The task - Reproduce word for word the lines from the beginning of the entries to the line with "3: (922, 358)", both included, but none of the pictures.

Point tracking data -
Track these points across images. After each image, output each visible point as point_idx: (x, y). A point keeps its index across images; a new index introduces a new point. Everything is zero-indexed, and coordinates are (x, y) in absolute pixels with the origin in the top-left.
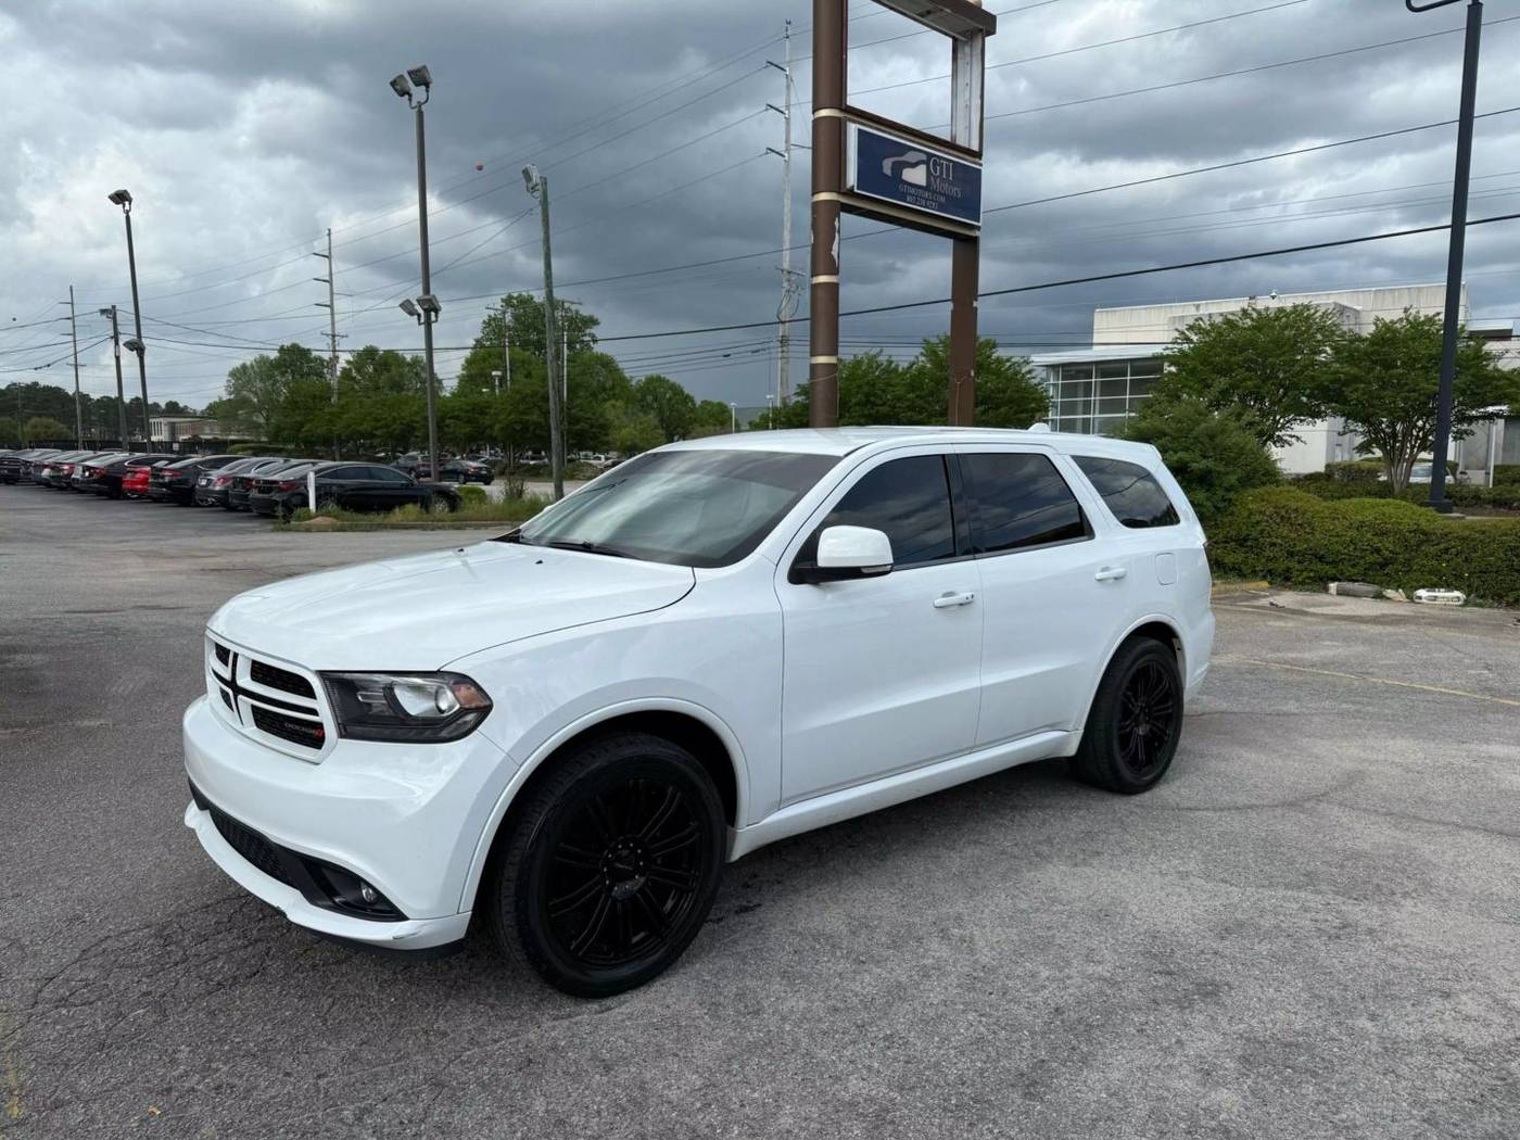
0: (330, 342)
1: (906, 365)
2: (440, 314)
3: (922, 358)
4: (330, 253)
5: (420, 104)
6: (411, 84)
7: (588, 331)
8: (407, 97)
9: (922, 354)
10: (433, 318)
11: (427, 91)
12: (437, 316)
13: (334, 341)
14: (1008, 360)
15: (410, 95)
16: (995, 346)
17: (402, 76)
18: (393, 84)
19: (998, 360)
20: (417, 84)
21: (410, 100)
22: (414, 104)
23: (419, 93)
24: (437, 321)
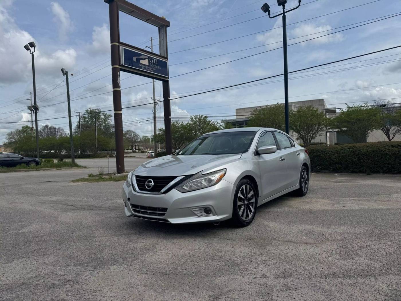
0: (31, 123)
1: (186, 123)
2: (39, 110)
3: (190, 121)
4: (31, 99)
5: (33, 52)
6: (30, 47)
7: (109, 118)
8: (29, 50)
9: (190, 120)
10: (37, 111)
11: (35, 49)
12: (38, 111)
13: (32, 123)
14: (211, 121)
15: (30, 50)
16: (207, 117)
17: (27, 45)
18: (25, 47)
19: (209, 122)
20: (31, 47)
21: (30, 51)
22: (31, 52)
23: (32, 49)
24: (38, 112)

Answer section -
Track these points across images. After each image, output each visible point as point_idx: (x, y). A point keeps its index across images; a new index introduces a new point. Everything is zero-indexed, and coordinates are (x, y) in absolute pixels with the origin in the top-left.
0: (330, 342)
1: (906, 365)
2: (440, 314)
3: (922, 358)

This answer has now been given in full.